Very soon however, a red pickup was spotted in the close vicinity and commands put out for the driver to stop, but with that driver bolting away instead.

This was learned to be a stolen S-10, soon found abandoned near Adams 400N and 600W in another indicated accident.

Allen was the alleged driver of that vehicle.

Adams County and Decatur Police and others helping them formed a perimeter around where the subject had been seen going into a woods.

Officer Morgan and Reno and Officer Ellis went to Adams County perimeter area to assist.

Ultimately, five K-9 units from the area were involved including Wells County Sheriff’s Department Deputy Sheriff Randy Steele and K-9 Alex.

Word came forth soon that the Monroe Town Marshal had spotted a male subject walking along Ind. 124 and took him into custody. This subject was identified as Lyons.

It was close to 5 a.m. at the 400N-600W scene and State Police had been contacted about a helicopter for the search there. A helicopter was dispatched but before it could arrive, it was summoned back because Adams County and Decatur police had seen a subject walking along a fence line and tree line.
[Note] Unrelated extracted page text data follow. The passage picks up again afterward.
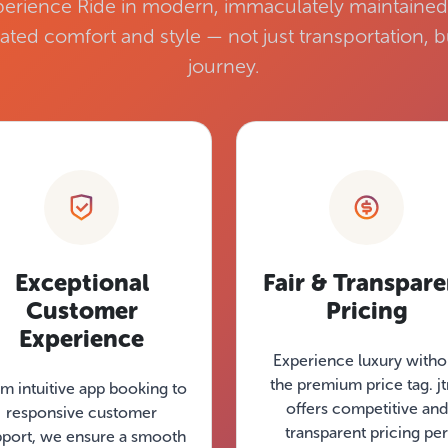
erience Ride in modern, immaculately maintained 
ated comfort and style — not just transportation,
journey.
Exceptional
Fair & Transpare
Customer
Pricing
Experience
Experience luxury witho
the premium price tag. j
m intuitive app booking to
offers competitive and
responsive customer
transparent pricing per
pport, we ensure a smooth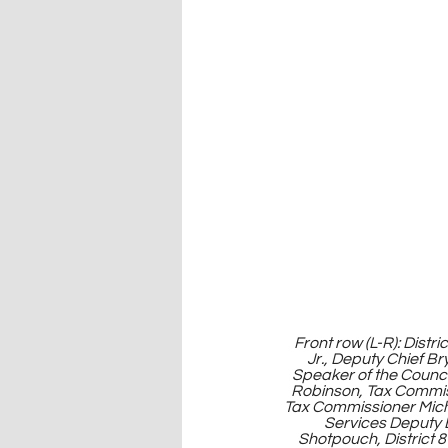
 Front row (L-R): District 13 Councilor Joe Deere, Treasurer Janees Taylor, Principal Chief Chuck Hoskin 
Jr., Deputy Chief Br
Speaker of the Counc
Robinson, Tax Commis
Tax Commissioner Mich
Services Deputy E
Shotpouch, District 8 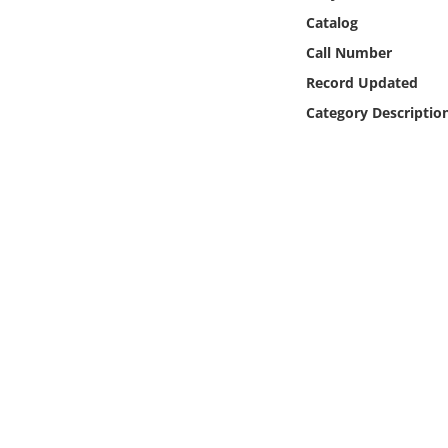
Online Media
Catalog
Call Number
Object
Record Updated
Category Descriptio
Language
Places
Date
Exhibit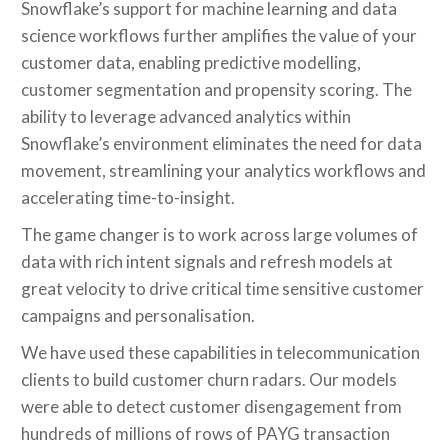
Snowflake’s support for machine learning and data
science workflows further amplifies the value of your
customer data, enabling predictive modelling,
customer segmentation and propensity scoring. The
ability to leverage advanced analytics within
Snowflake’s environment eliminates the need for data
movement, streamlining your analytics workflows and
accelerating time-to-insight.
The game changer is to work across large volumes of
data with rich intent signals and refresh models at
great velocity to drive critical time sensitive customer
campaigns and personalisation.
We have used these capabilities in telecommunication
clients to build customer churn radars. Our models
were able to detect customer disengagement from
hundreds of millions of rows of PAYG transaction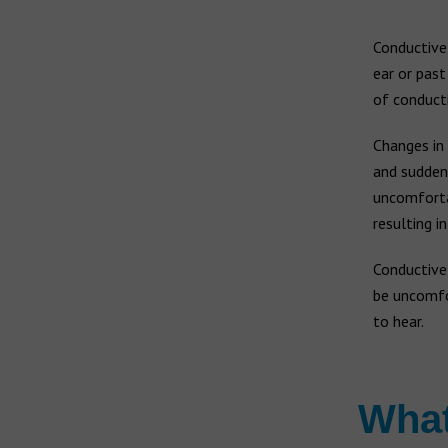
Earwax build-up
Widex hearing aids
Vertigo
Conductive 
Widex Moment
ear or past
Widex Evoke
of conducti
Ear infection
Middle ear infection
Changes in 
Bernafon hearing aids
Serious otitis media
and sudden
Swimmer's ear
uncomfortab
Hansaton hearing aids
resulting i
Rexton hearing aids
Conductiv
be uncomfo
to hear.
What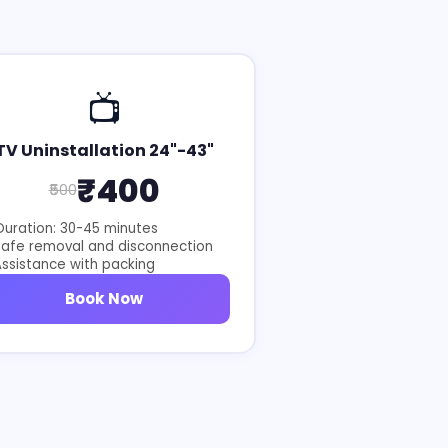
📺
TV Uninstallation 24"-43"
₹400
₹500
uration: 30-45 minutes
Safe removal and disconnection
ssistance with packing
Book Now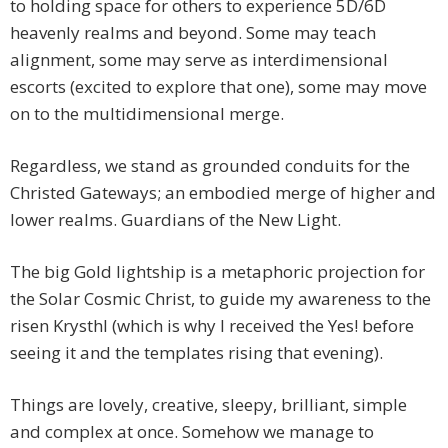
to holding space for others to experience 5D/6D
heavenly realms and beyond. Some may teach
alignment, some may serve as interdimensional
escorts (excited to explore that one), some may move
on to the multidimensional merge.
Regardless, we stand as grounded conduits for the
Christed Gateways; an embodied merge of higher and
lower realms. Guardians of the New Light.
The big Gold lightship is a metaphoric projection for
the Solar Cosmic Christ, to guide my awareness to the
risen Krysthl (which is why I received the Yes! before
seeing it and the templates rising that evening).
Things are lovely, creative, sleepy, brilliant, simple
and complex at once. Somehow we manage to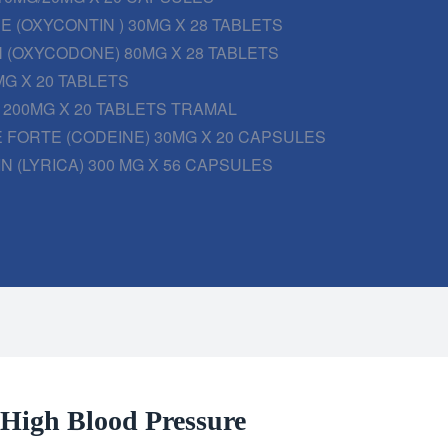
 (OXYCONTIN ) 30MG X 28 TABLETS
 (OXYCODONE) 80MG X 28 TABLETS
G X 20 TABLETS
200MG X 20 TABLETS TRAMAL
 FORTE (CODEINE) 30MG X 20 CAPSULES
N (LYRICA) 300 MG X 56 CAPSULES
r High Blood Pressure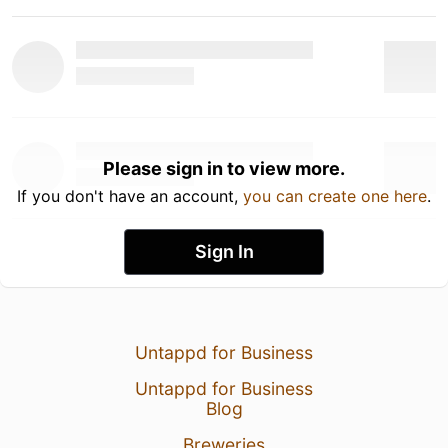
Please sign in to view more.
If you don't have an account,
you can create one here
.
Sign In
Untappd for Business
Untappd for Business
Blog
Breweries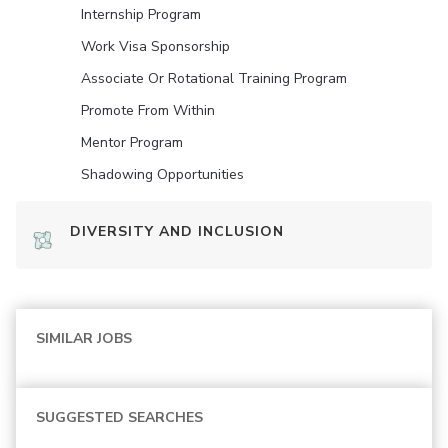
Internship Program
Work Visa Sponsorship
Associate Or Rotational Training Program
Promote From Within
Mentor Program
Shadowing Opportunities
DIVERSITY AND INCLUSION
SIMILAR JOBS
SUGGESTED SEARCHES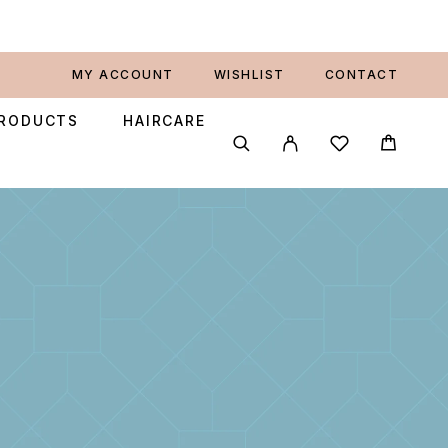
MY ACCOUNT
WISHLIST
CONTACT
PRODUCTS
HAIRCARE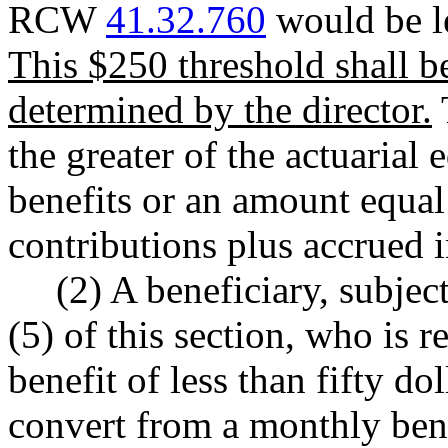
RCW
41.32.760
would be le
This $250 threshold shall b
determined by the director.
the greater of the actuarial
benefits or an amount equal
contributions plus accrued i
(2) A beneficiary, subjec
(5) of this section, who is 
benefit of less than fifty do
convert from a monthly ben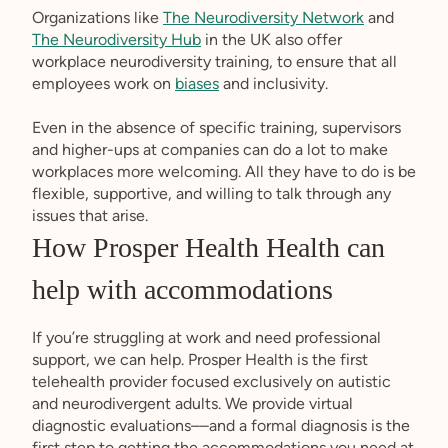
Organizations like
The Neurodiversity Network
and
The Neurodiversity Hub
in the UK also offer
workplace neurodiversity training, to ensure that all
employees work on
biases
and inclusivity.
Even in the absence of specific training, supervisors
and higher-ups at companies can do a lot to make
workplaces more welcoming. All they have to do is be
flexible, supportive, and willing to talk through any
issues that arise.
How Prosper Health Health can
help with accommodations
If you’re struggling at work and need professional
support, we can help. Prosper Health is the first
telehealth provider focused exclusively on autistic
and neurodivergent adults. We provide virtual
diagnostic evaluations––and a formal diagnosis is the
first step to getting the accommodations you need at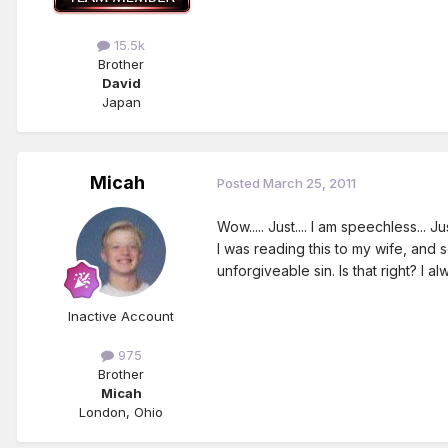
15.5k
Brother
David
Japan
Micah
Posted
March 25, 2011
Wow..... Just.... I am speechless...
I was reading this to my wife, and 
unforgiveable sin. Is that right? I 
Inactive Account
975
Brother
Micah
London, Ohio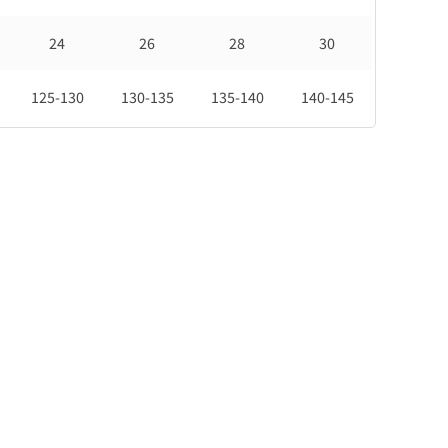
24
26
28
30
125-130
130-135
135-140
140-145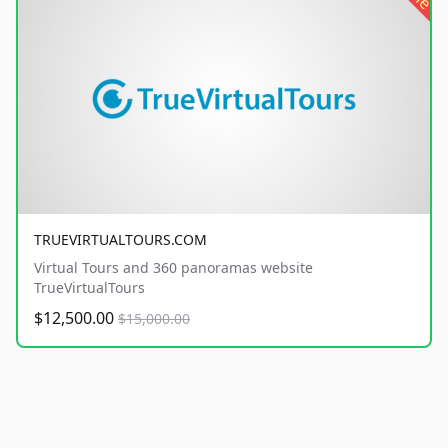
TRUEVIRTUALTOURS.COM
Virtual Tours and 360 panoramas website
TrueVirtualTours
$12,500.00
$15,000.00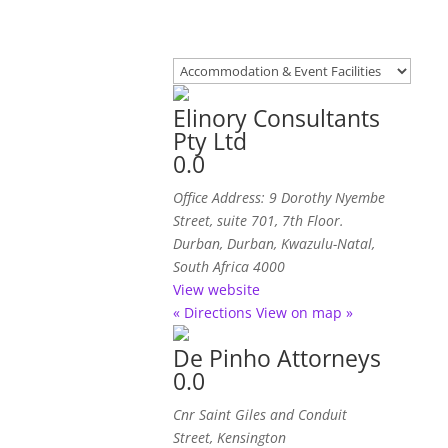
Elinory Consultants
Pty Ltd
0.0
Office Address: 9 Dorothy Nyembe
Street, suite 701, 7th Floor.
Durban
,
Durban, Kwazulu-Natal,
South Africa
4000
View website
« Directions
View on map »
De Pinho Attorneys
0.0
Cnr Saint Giles and Conduit
Street, Kensington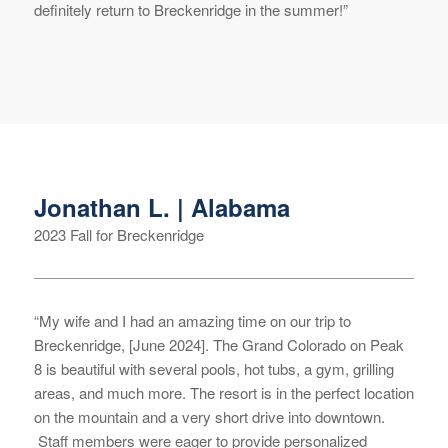
definitely return to Breckenridge in the summer!”
Jonathan L. | Alabama
2023 Fall for Breckenridge
“My wife and I had an amazing time on our trip to
Breckenridge, [June 2024]. The Grand Colorado on Peak
8 is beautiful with several pools, hot tubs, a gym, grilling
areas, and much more. The resort is in the perfect location
on the mountain and a very short drive into downtown.
Staff members were eager to provide personalized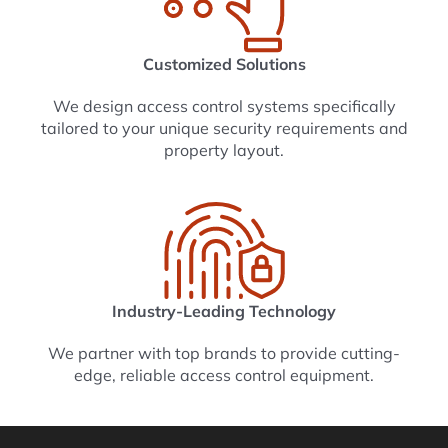
Customized Solutions
We design access control systems specifically
tailored to your unique security requirements and
property layout.
Industry-Leading Technology
We partner with top brands to provide cutting-
edge, reliable access control equipment.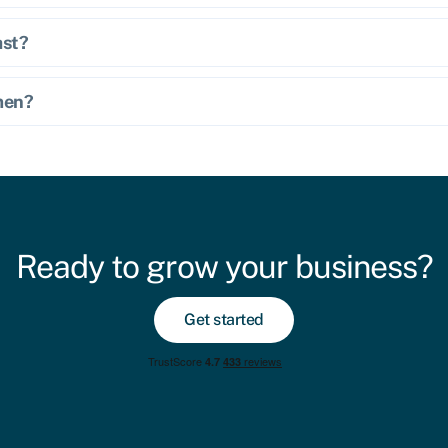
ast?
omen?
Ready to grow your business?
Get started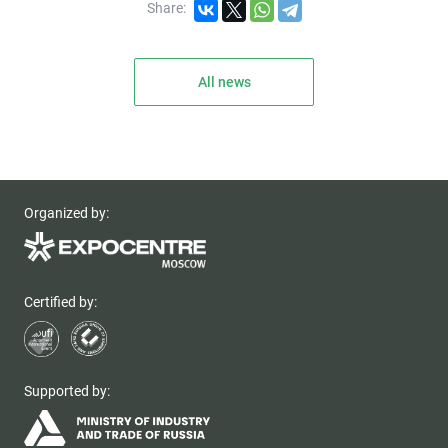
Share:
All news
Organized by:
Certified by:
Supported by: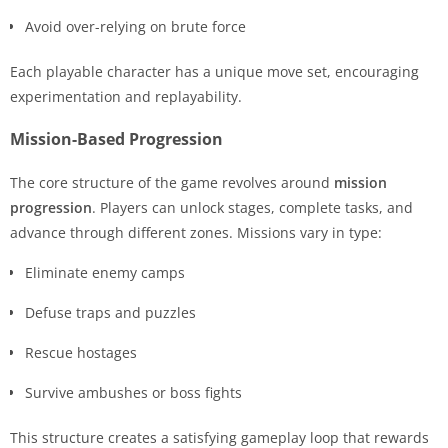
Avoid over-relying on brute force
Each playable character has a unique move set, encouraging
experimentation and replayability.
Mission-Based Progression
The core structure of the game revolves around
mission
progression
. Players can unlock stages, complete tasks, and
advance through different zones. Missions vary in type:
Eliminate enemy camps
Defuse traps and puzzles
Rescue hostages
Survive ambushes or boss fights
This structure creates a satisfying gameplay loop that rewards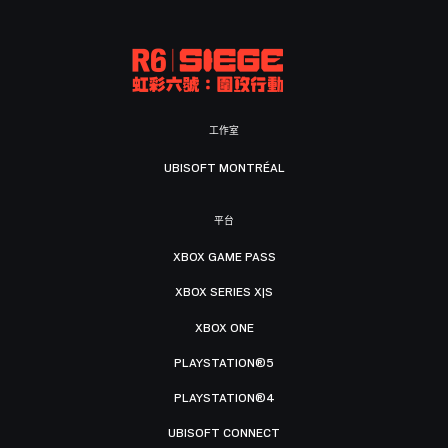
工作室
UBISOFT MONTRÉAL
平台
XBOX GAME PASS
XBOX SERIES X|S
XBOX ONE
PLAYSTATION®5
PLAYSTATION®4
UBISOFT CONNECT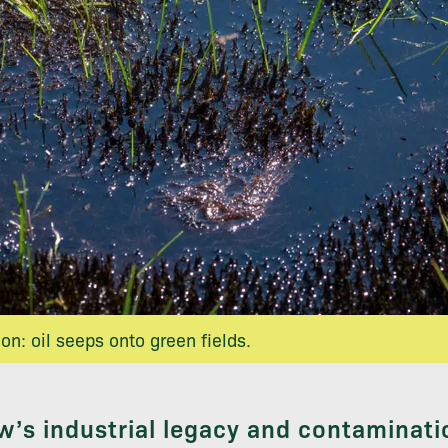
n: oil seeps onto green fields.
’s industrial legacy and contaminati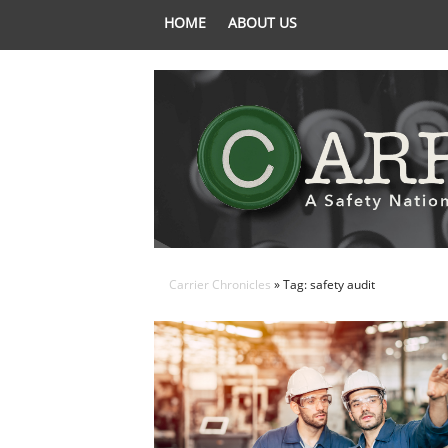
HOME
ABOUT US
Carrier Chronicles
» Tag: safety audit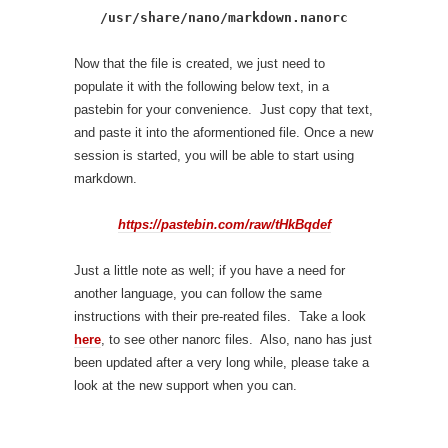
/usr/share/nano/markdown.nanorc
Now that the file is created, we just need to
populate it with the following below text, in a
pastebin for your convenience. Just copy that text,
and paste it into the aformentioned file. Once a new
session is started, you will be able to start using
markdown.
https://pastebin.com/raw/tHkBqdef
Just a little note as well; if you have a need for
another language, you can follow the same
instructions with their pre-reated files. Take a look
here
, to see other nanorc files. Also, nano has just
been updated after a very long while, please take a
look at the new support when you can.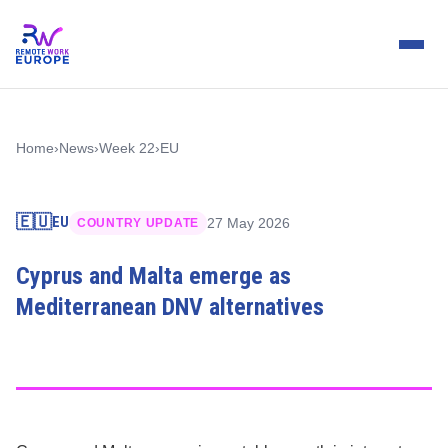
Home
›
News
›
Week 22
›
EU
🇪🇺
EU
27 May 2026
COUNTRY UPDATE
Cyprus and Malta emerge as
Mediterranean DNV alternatives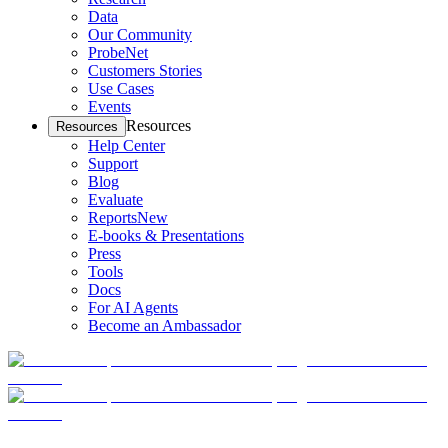
Data
Our Community
ProbeNet
Customers Stories
Use Cases
Events
Resources
Resources
Help Center
Support
Blog
Evaluate
Reports
New
E-books & Presentations
Press
Tools
Docs
For AI Agents
Become an Ambassador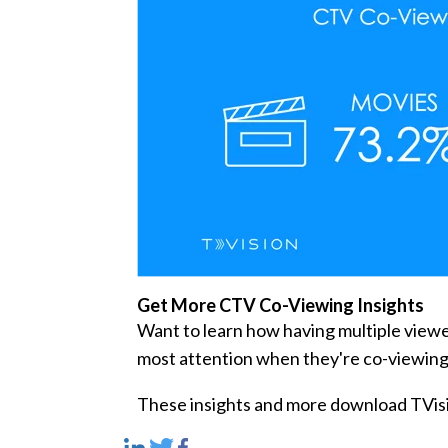
Get More CTV Co-Viewing Insights
Want to learn how having multiple view
most attention when they're co-viewin
These insights and more download TVisi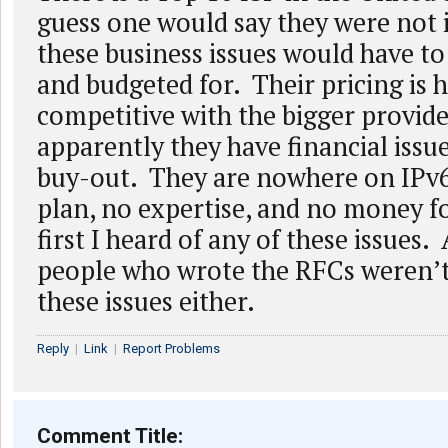
guess one would say they were not 
these business issues would have to
and budgeted for. Their pricing is h
competitive with the bigger provid
apparently they have financial issu
buy-out. They are nowhere on IPv6
plan, no expertise, and no money for
first I heard of any of these issues. 
people who wrote the RFCs weren’t
these issues either.
Reply
|
Link
|
Report Problems
Comment Title:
There were grass tracks indicating someone possible crawling there, and  the K-9 units were called into action, with the subject, identified to be Allen, promptly apprehended then.

With Patrolman Ellis and Garrett between them able to identify Stewart and Lyons, police noted, Lyons also was taken to the Wells County Jail.

Adams County had the charges of its own on Allen and he was jailed there, at least pending the pending charges against him in Wells, Det. Sgt. Cale added.

In addition to Officers Ellis, Garrett, Cale, Morgan and Reno, Frantz, Miller, Baker and Chief Schaffer of the Bluffton Police, City Patrolman Chris Broderick also took part, as did County Deputy Steele and Alex; and Jay County Police, as well as Adams, Decatur, Monroe and State Police.

Detective Sgt Cale had special praise in the aftermath for the alert action and diligence of initial responding Officers Ellis and Garrett, particularly noting their using police skills and training to deal with a potentially volatile situation -- acting by their alertness and sound procedures to protect the citizens of Bluffton and property here in the darkness hours.

Det. Cale also lauded Bluffton and Wells County Police cooperation and that with law enforcement agencies in Adams County and others.

He noted that this was the second such major matter within months that the workings of all these agencies in the two counties (Wells and Adams) and others all served to “get the job done” and protect the public.